Tuesday, 27 May 2008

There's been a lot of discussion about learning C, and whether or not BASIC provides a good grounding for learning to program, following Joel Spolsky and Jeff Atwood's Stack overflow podcasts.

Having been one of those who grew up with the first batch of home computers in the 1980s, and therefore learnt to program in BASIC on an 8-bit home-computer, I feel ideally qualified to add my tuppence to the discussion.

I think BASIC was a crucial part of my early interactions with computers. When you turned the computer on, it sat there expectantly, with a prompt that said Ready, and a blinking cursor inviting you to type something. The possibilities were endless. Not only that, but you could often view the source code of games, as many of them were written in BASIC. This would allow you to learn from others, and crucially hammered home the idea that you could do this too: they were using BASIC just like you. This is a long way from the experience of today's first-time computer users: the computer starts up, and does all kinds of fancy things from the get-go. You don't type in BASIC commands to make it do things, you click the mouse. Modern computers don't even come with a programming language: you have to install a compiler or interpreter first. I am concerned that the next generation of programmers will be missing out because of this.

BASIC is not enough

However, BASIC is not enough. BASIC teaches you about the general ideas of programming: variables, statements, expressions, etc., but BASIC interpreters rarely featured much in the way of structured programming techniques. Typically, all variables were generally global, and there was often no such thing as a procedure or function call: just about everything was done with GOTO or maybe GOSUB. BASIC learnt in isolation by a lone hobbyist programmer, by cribbing bits from manuals, magazines, and other people's source code, would not engender much in the way of good programming habits. Though it did serve to separate the programming sheep from the non-programming goats, I can see why Dijkstra was so whipping of it. To be a good programmer, BASIC is not enough.

To learn good programming habits and really understand about the machine requires more than BASIC. For many, C is the path to such enlightenment: it provides functions and local variables, so you can learn about structured programming, and it's "close to the machine", so you have to deal with pointers and memory allocation. If you can truly grok programming in C, then it will improve your programming, whatever language you use.

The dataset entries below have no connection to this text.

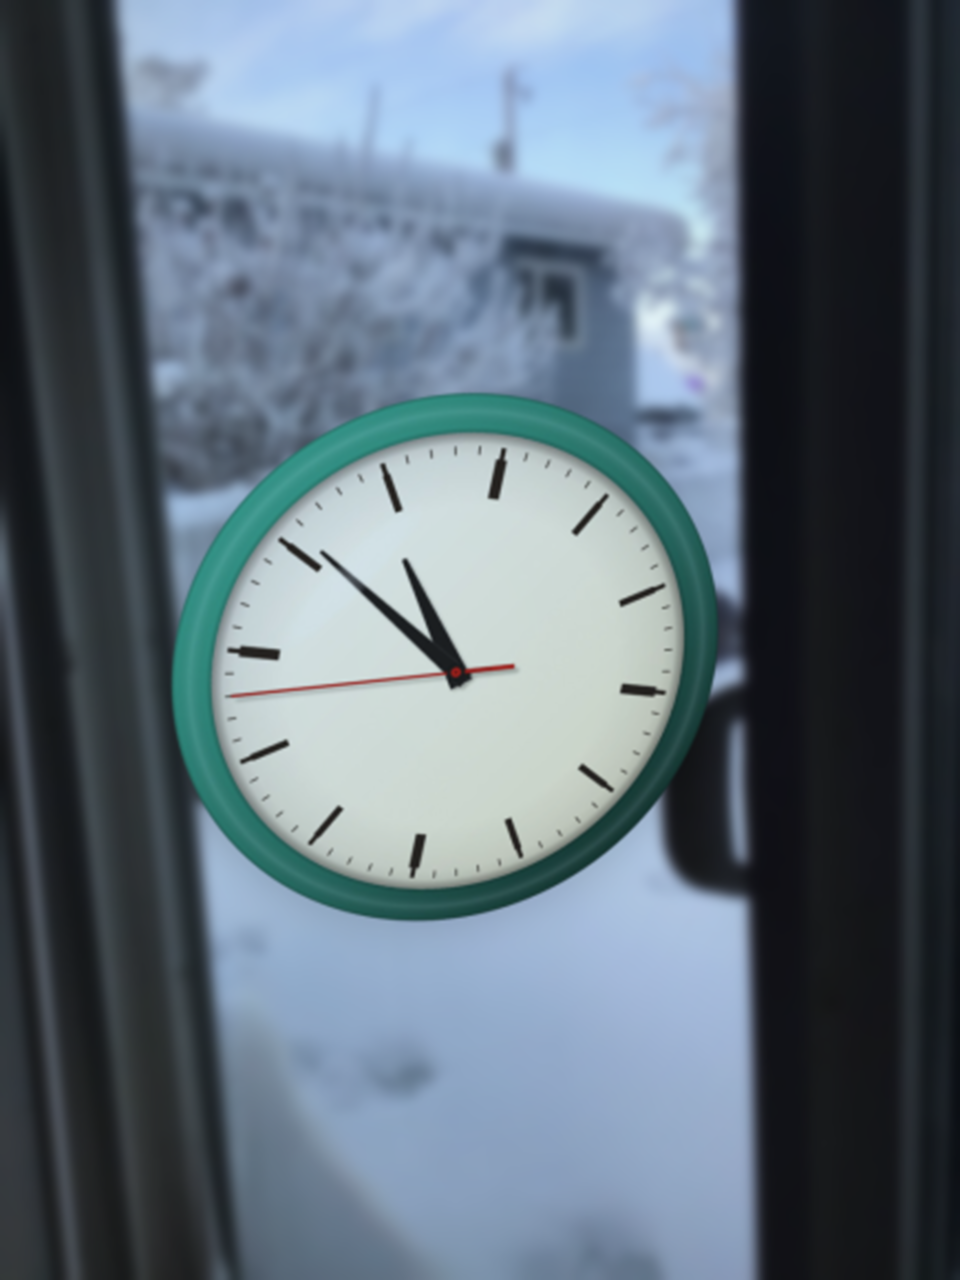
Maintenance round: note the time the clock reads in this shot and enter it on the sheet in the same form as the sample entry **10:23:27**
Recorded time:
**10:50:43**
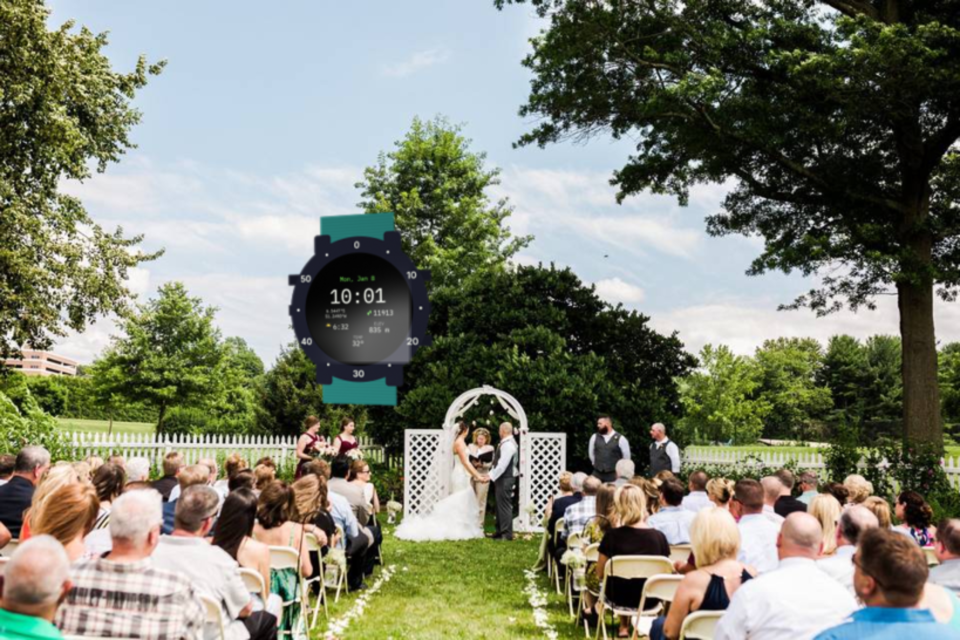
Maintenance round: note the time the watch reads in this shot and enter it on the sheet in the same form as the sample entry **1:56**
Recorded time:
**10:01**
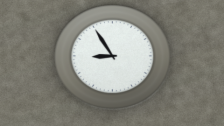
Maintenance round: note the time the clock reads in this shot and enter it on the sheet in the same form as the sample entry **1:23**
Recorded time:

I took another path. Not one that I would necessarily recommend to others, but it certainly worked for me. You see, a home computer came with not just one language but two: BASIC and machine code. As time wore on, the BASIC listing of source code for games would increasingly be a long list of DATA statements with seemingly random sequences of the digits 0-9 and the letters A-F, along with a few lines of BASIC, at least one of which would feature the mysterious POKE command. This is where I learnt about machine code and assembly language: these DATA statements contain the hexadecimal representation of the raw instructions that the computer executes.

Real Programmers do it in hex

Tantalized, I acquired a book on Z80 assembly language, and I was hooked. I would spend hours writing out programs on pieces of paper and converting them into hex codes by looking up the mnemonics in the reference manual. I would calculate jump offsets by counting bytes. Over time I learnt the opcodes for most of the Z80 instruction set. Real Programmers don't need an assembler and certainly not a compiler; Real programmers can do it all by hand!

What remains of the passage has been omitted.